■ Task directions
Print each line of the listing once more, precisely as given.

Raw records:

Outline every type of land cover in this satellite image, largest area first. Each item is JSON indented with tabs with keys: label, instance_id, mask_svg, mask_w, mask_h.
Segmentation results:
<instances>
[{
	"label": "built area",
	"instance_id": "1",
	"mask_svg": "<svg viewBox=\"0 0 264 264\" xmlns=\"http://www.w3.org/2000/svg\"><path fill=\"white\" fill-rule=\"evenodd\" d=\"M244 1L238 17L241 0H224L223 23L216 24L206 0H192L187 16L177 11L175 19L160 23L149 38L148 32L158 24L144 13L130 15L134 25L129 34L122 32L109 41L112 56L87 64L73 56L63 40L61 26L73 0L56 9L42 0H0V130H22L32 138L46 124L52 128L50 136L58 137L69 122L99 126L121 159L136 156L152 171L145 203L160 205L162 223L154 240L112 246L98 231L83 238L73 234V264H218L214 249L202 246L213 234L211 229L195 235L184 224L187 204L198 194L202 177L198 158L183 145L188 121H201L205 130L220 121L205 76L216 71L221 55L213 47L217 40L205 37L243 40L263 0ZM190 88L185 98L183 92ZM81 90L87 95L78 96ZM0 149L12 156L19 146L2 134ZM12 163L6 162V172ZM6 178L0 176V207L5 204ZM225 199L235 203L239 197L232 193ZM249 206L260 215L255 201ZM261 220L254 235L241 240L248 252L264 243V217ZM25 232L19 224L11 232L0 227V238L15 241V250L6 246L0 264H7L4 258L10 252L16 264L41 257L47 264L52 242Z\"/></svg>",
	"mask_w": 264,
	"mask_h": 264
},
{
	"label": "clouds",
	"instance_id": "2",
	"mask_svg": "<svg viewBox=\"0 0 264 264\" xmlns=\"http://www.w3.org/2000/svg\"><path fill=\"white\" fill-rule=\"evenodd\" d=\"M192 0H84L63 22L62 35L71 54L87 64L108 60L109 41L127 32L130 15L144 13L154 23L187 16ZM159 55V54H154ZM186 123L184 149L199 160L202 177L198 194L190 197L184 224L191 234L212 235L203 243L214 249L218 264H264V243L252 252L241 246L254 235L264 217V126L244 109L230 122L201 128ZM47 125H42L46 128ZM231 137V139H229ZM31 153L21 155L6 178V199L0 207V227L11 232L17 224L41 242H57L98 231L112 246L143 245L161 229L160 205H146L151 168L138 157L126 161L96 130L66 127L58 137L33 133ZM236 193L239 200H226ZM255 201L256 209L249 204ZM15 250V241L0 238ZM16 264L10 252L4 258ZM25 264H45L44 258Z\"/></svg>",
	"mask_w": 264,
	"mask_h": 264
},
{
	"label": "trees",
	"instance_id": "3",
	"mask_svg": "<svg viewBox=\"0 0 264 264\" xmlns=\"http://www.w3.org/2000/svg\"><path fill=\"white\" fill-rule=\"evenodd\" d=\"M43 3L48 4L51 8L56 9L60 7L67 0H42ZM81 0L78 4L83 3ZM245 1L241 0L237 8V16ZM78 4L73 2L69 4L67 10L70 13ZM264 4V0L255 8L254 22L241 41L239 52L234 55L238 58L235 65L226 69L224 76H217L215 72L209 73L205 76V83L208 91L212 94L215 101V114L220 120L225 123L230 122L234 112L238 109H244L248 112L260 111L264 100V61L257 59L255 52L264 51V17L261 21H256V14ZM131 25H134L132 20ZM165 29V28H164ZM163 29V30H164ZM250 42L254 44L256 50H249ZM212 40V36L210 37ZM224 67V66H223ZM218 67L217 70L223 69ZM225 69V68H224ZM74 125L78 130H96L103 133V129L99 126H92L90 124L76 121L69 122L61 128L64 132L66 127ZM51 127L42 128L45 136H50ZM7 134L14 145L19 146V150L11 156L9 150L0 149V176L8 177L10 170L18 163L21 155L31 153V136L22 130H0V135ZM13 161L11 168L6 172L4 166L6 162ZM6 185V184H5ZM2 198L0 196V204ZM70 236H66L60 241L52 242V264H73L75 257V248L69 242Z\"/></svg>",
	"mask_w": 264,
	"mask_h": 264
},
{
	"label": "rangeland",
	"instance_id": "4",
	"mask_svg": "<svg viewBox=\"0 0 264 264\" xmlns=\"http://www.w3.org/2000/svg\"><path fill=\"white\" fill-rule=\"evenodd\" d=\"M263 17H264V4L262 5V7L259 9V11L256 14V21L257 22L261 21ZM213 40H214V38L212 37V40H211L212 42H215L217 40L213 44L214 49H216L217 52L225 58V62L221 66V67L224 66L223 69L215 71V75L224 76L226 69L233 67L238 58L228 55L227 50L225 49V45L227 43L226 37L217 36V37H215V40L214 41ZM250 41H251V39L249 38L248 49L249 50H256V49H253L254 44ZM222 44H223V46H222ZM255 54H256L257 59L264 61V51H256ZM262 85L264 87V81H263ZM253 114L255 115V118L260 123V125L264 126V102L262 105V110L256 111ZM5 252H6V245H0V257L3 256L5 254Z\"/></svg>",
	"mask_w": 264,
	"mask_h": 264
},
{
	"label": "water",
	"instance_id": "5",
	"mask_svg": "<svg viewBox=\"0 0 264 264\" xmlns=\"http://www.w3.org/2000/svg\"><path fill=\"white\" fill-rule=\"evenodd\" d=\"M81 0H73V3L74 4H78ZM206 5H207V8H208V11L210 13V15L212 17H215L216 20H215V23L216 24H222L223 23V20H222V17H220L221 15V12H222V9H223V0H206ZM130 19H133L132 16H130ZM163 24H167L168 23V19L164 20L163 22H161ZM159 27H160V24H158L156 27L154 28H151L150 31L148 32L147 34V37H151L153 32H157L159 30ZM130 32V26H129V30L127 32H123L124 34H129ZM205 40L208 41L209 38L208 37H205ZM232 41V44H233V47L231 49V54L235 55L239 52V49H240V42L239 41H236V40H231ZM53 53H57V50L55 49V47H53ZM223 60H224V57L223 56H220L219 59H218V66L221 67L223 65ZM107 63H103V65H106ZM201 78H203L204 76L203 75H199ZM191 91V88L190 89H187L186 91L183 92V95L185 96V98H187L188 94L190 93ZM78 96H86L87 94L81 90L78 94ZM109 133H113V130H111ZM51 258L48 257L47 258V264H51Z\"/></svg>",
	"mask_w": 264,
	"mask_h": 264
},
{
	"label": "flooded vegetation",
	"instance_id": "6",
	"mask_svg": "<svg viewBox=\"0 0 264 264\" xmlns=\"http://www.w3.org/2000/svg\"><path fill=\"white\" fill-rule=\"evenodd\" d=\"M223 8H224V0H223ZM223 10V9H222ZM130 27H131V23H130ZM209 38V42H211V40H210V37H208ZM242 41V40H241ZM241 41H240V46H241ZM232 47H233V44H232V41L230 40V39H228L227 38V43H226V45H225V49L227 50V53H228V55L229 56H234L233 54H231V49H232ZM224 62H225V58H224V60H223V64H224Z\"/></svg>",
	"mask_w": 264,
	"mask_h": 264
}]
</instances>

■ Answer in full
Outline every type of land cover in this satellite image, largest area first. Each item is JSON indented with tabs with keys: label, instance_id, mask_svg, mask_w, mask_h.
Segmentation results:
<instances>
[{
	"label": "built area",
	"instance_id": "1",
	"mask_svg": "<svg viewBox=\"0 0 264 264\" xmlns=\"http://www.w3.org/2000/svg\"><path fill=\"white\" fill-rule=\"evenodd\" d=\"M244 1L238 17L241 0H224L223 23L216 24L206 0H192L187 16L177 11L175 19L160 23L149 38L148 32L158 24L144 13L130 15L134 25L129 34L122 32L109 41L112 56L87 64L73 56L63 40L61 26L73 0L56 9L42 0H0V130H22L32 138L46 124L52 128L50 136L58 137L69 122L99 126L121 159L136 156L152 171L145 203L160 205L162 223L154 240L112 246L98 231L83 238L73 234V264H218L214 249L202 246L213 234L211 229L195 235L184 224L187 204L198 194L202 177L198 158L183 145L188 121H201L205 130L220 121L205 76L216 71L221 55L213 47L217 40L205 37L243 40L263 0ZM190 88L185 98L183 92ZM81 90L87 95L78 96ZM0 149L12 156L19 146L2 134ZM12 163L6 162V172ZM6 178L0 176V207L5 204ZM225 199L235 203L239 197L232 193ZM249 206L260 215L255 201ZM261 220L254 235L241 240L248 252L264 243V217ZM25 232L19 224L11 232L0 227V238L15 241V250L6 246L0 264H7L4 258L10 252L16 264L41 257L47 264L52 242Z\"/></svg>",
	"mask_w": 264,
	"mask_h": 264
},
{
	"label": "clouds",
	"instance_id": "2",
	"mask_svg": "<svg viewBox=\"0 0 264 264\" xmlns=\"http://www.w3.org/2000/svg\"><path fill=\"white\" fill-rule=\"evenodd\" d=\"M192 0H84L63 22L62 35L71 54L87 64L108 60L109 41L127 32L130 15L144 13L154 23L187 16ZM159 55V54H154ZM186 123L184 149L199 160L202 177L198 194L190 197L184 224L191 234L212 235L203 243L214 249L218 264H264V243L252 252L241 246L254 235L264 217V126L244 109L230 122L201 128ZM47 125H42L46 128ZM231 137V139H229ZM31 153L21 155L6 178V199L0 207V227L11 232L17 224L41 242H57L98 231L112 246L143 245L161 229L160 205H146L151 168L138 157L126 161L96 130L66 127L58 137L33 133ZM236 193L239 200H226ZM255 201L256 209L249 204ZM15 250V241L0 238ZM16 264L10 252L4 258ZM25 264H45L44 258Z\"/></svg>",
	"mask_w": 264,
	"mask_h": 264
},
{
	"label": "trees",
	"instance_id": "3",
	"mask_svg": "<svg viewBox=\"0 0 264 264\" xmlns=\"http://www.w3.org/2000/svg\"><path fill=\"white\" fill-rule=\"evenodd\" d=\"M43 3L48 4L51 8L56 9L60 7L67 0H42ZM81 0L78 4L83 3ZM245 1L241 0L237 8V16ZM78 4L73 2L69 4L67 10L70 13ZM264 4V0L255 8L254 22L241 41L239 52L234 55L238 58L235 65L226 69L224 76H217L215 72L209 73L205 76V83L208 91L212 94L215 101V114L220 120L225 123L230 122L234 112L238 109H244L248 112L260 111L264 100V61L257 59L255 52L264 51V17L261 21H256V14ZM131 25H134L132 20ZM165 29V28H164ZM163 29V30H164ZM250 42L254 44L256 50H249ZM212 40V36L210 37ZM224 67V66H223ZM218 67L217 70L223 69ZM225 69V68H224ZM74 125L78 130H96L103 133V129L99 126H92L90 124L76 121L69 122L61 128L64 132L66 127ZM51 127L42 128L45 136H50ZM7 134L14 145L19 146V150L11 156L9 150L0 149V176L8 177L10 170L18 163L21 155L31 153V136L22 130H0V135ZM13 161L11 168L6 172L4 166L6 162ZM6 185V184H5ZM2 198L0 196V204ZM70 236H66L60 241L52 242V264H73L75 257V248L69 242Z\"/></svg>",
	"mask_w": 264,
	"mask_h": 264
},
{
	"label": "rangeland",
	"instance_id": "4",
	"mask_svg": "<svg viewBox=\"0 0 264 264\" xmlns=\"http://www.w3.org/2000/svg\"><path fill=\"white\" fill-rule=\"evenodd\" d=\"M263 17H264V4L262 5V7L259 9V11L256 14V21L257 22L261 21ZM213 40H214V38L212 37V40H211L212 42H215L217 40L213 44L214 49H216L217 52L225 58V62L221 66V67L224 66L223 69L215 71V75L224 76L226 69L233 67L238 58L228 55L227 50L225 49V45L227 43L226 37L217 36V37H215V40L214 41ZM250 41H251V39L249 38L248 49L249 50H256V49H253L254 44ZM222 44H223V46H222ZM255 54H256L257 59L264 61V51H256ZM262 85L264 87V81H263ZM253 114L255 115V118L260 123V125L264 126V102L262 105V110L256 111ZM5 252H6V245H0V257L3 256L5 254Z\"/></svg>",
	"mask_w": 264,
	"mask_h": 264
},
{
	"label": "water",
	"instance_id": "5",
	"mask_svg": "<svg viewBox=\"0 0 264 264\" xmlns=\"http://www.w3.org/2000/svg\"><path fill=\"white\" fill-rule=\"evenodd\" d=\"M81 0H73V3L74 4H78ZM206 5H207V8H208V11L210 13V15L212 17H215L216 20H215V23L216 24H222L223 23V20H222V17H220L221 15V12H222V9H223V0H206ZM130 19H133L132 16H130ZM163 24H167L168 23V19L164 20L163 22H161ZM159 27H160V24H158L156 27L154 28H151L150 31L148 32L147 34V37H151L153 32H157L159 30ZM130 32V26H129V30L127 32H123L124 34H129ZM205 40L208 41L209 38L208 37H205ZM232 41V44H233V47L231 49V54L235 55L239 52V49H240V42L239 41H236V40H231ZM53 53H57V50L55 49V47H53ZM223 60H224V57L223 56H220L219 59H218V66L221 67L223 65ZM107 63H103V65H106ZM201 78H203L204 76L203 75H199ZM191 91V88L190 89H187L186 91L183 92V95L185 96V98H187L188 94L190 93ZM78 96H86L87 94L81 90L78 94ZM109 133H113V130H111ZM51 258L48 257L47 258V264H51Z\"/></svg>",
	"mask_w": 264,
	"mask_h": 264
},
{
	"label": "flooded vegetation",
	"instance_id": "6",
	"mask_svg": "<svg viewBox=\"0 0 264 264\" xmlns=\"http://www.w3.org/2000/svg\"><path fill=\"white\" fill-rule=\"evenodd\" d=\"M223 8H224V0H223ZM223 10V9H222ZM130 27H131V23H130ZM209 38V42H211V40H210V37H208ZM242 41V40H241ZM241 41H240V46H241ZM232 47H233V44H232V41L230 40V39H228L227 38V43H226V45H225V49L227 50V53H228V55L229 56H234L233 54H231V49H232ZM224 62H225V58H224V60H223V64H224Z\"/></svg>",
	"mask_w": 264,
	"mask_h": 264
}]
</instances>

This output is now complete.